A Smartmatic não forneceu urnas eletrônicas ao Brasil. As urnas usadas nas eleições brasileiras são, atualmente, produzidas pela brasileira Positivo. Também há urnas em uso que foram fabricadas pela empresa americana de serviços bancários Diebold.
A atuação da Smartmatic no Brasil, segundo a própria empresa, foi no treinamento de profissionais e na prestação de serviços de conexão de dados e voz.
Publicações nas redes sociais compartilham uma imagem retirada do site da empresa Smartmatic com um mapa que mostra as regiões de atuação da empresa. O conteúdo é compartilhado com a seguinte legenda: "BOMBA. TSE disse que nunca comprou urnas da SMARTMATIC mas no site oficial da empresa, o Brasil aparece como local de atuação da empresa. Quem está mentindo? TSE ou Smartmatic".

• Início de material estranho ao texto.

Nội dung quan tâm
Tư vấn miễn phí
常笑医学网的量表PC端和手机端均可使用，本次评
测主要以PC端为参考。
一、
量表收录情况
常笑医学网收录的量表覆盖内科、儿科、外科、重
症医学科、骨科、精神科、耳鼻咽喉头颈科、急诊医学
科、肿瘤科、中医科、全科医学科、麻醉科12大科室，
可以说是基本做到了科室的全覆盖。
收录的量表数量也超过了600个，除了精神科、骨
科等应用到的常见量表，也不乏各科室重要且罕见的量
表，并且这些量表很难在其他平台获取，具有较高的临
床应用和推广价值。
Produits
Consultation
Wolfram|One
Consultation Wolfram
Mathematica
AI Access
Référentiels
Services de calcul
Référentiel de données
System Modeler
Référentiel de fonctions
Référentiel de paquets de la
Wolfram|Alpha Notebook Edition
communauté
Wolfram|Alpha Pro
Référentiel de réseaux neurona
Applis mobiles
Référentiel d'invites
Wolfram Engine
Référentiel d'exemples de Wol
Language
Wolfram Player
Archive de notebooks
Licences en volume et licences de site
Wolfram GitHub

Site da Smartmatic não afirma que ela forneceu urnas ao Brasil. A atuação no Brasil foi descrita como fornecimento de comunicação de dados e voz para locais de votação isolados e serviços técnicos de suporte eleitoral (veja aqui, arquivado ). Após a circulação da desinformação, o site da empresa foi atualizado (confira aqui ) com a informação de que a empresa nunca forneceu máquinas de votação ao Brasil. A Smartmatic também afirma que atualmente não fornece tecnologia eleitoral, sistemas de votação, equipamentos, software ou serviços eleitorais no Brasil, e que sua atuação se limitou à prestação de serviços de comunicação via satélite e suporte técnico durante as eleições de 2012, 2014 e 2016.

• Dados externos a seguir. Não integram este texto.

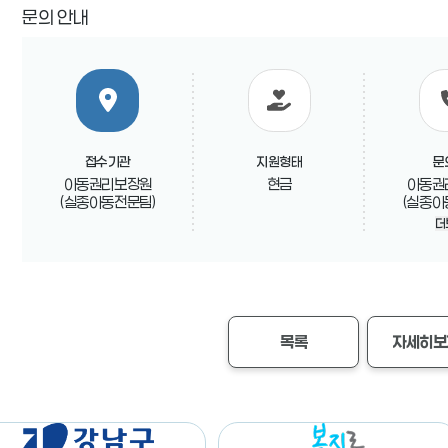
문의 안내
접수기관
지원형태
문
아동권리보장원
현금
아동권
(실종아동전문팀)
(실종아
02-77
더
목록
자세히보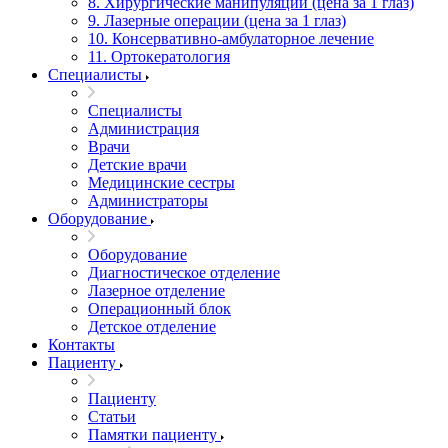
8. Хирургические манипуляции (цена за 1 глаз)
9. Лазерные операции (цена за 1 глаз)
10. Консервативно-амбулаторное лечение
11. Ортокератология
Специалисты
Специалисты
Администрация
Врачи
Детские врачи
Медицинские сестры
Администраторы
Оборудование
Оборудование
Диагностическое отделение
Лазерное отделение
Операционный блок
Детское отделение
Контакты
Пациенту
Пациенту
Статьи
Памятки пациенту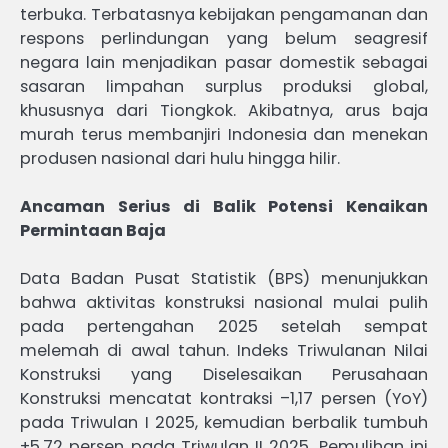
terbuka. Terbatasnya kebijakan pengamanan dan
respons perlindungan yang belum seagresif
negara lain menjadikan pasar domestik sebagai
sasaran limpahan surplus produksi global,
khususnya dari Tiongkok. Akibatnya, arus baja
murah terus membanjiri Indonesia dan menekan
produsen nasional dari hulu hingga hilir.
Ancaman Serius di Balik Potensi Kenaikan
Permintaan Baja
Data Badan Pusat Statistik (BPS) menunjukkan
bahwa aktivitas konstruksi nasional mulai pulih
pada pertengahan 2025 setelah sempat
melemah di awal tahun. Indeks Triwulanan Nilai
Konstruksi yang Diselesaikan Perusahaan
Konstruksi mencatat kontraksi –1,17 persen (YoY)
pada Triwulan I 2025, kemudian berbalik tumbuh
+5,72 persen pada Triwulan II 2025. Pemulihan ini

A Smartmatic nunca forneceu máquinas de votação ao Brasil. A empresa não projetou, desenvolveu, fabricou, programou nem forneceu as urnas eletrônicas utilizadas nas eleições brasileiras. Site da Smartmatic em 11 de agosto de 2026
Empresa participou de treinamentos . Desde 2020, o TSE afirma que a Smartmatic "atuou apenas no treinamento de profissionais que prestaram suporte técnico e operacional para as urnas brasileiras" e que a empresa "celebrou contratos com o TSE em outras ocasiões somente para a prestação de serviços de conexão de dados e voz, e não para o desenvolvimento ou operação da urna eletrônica".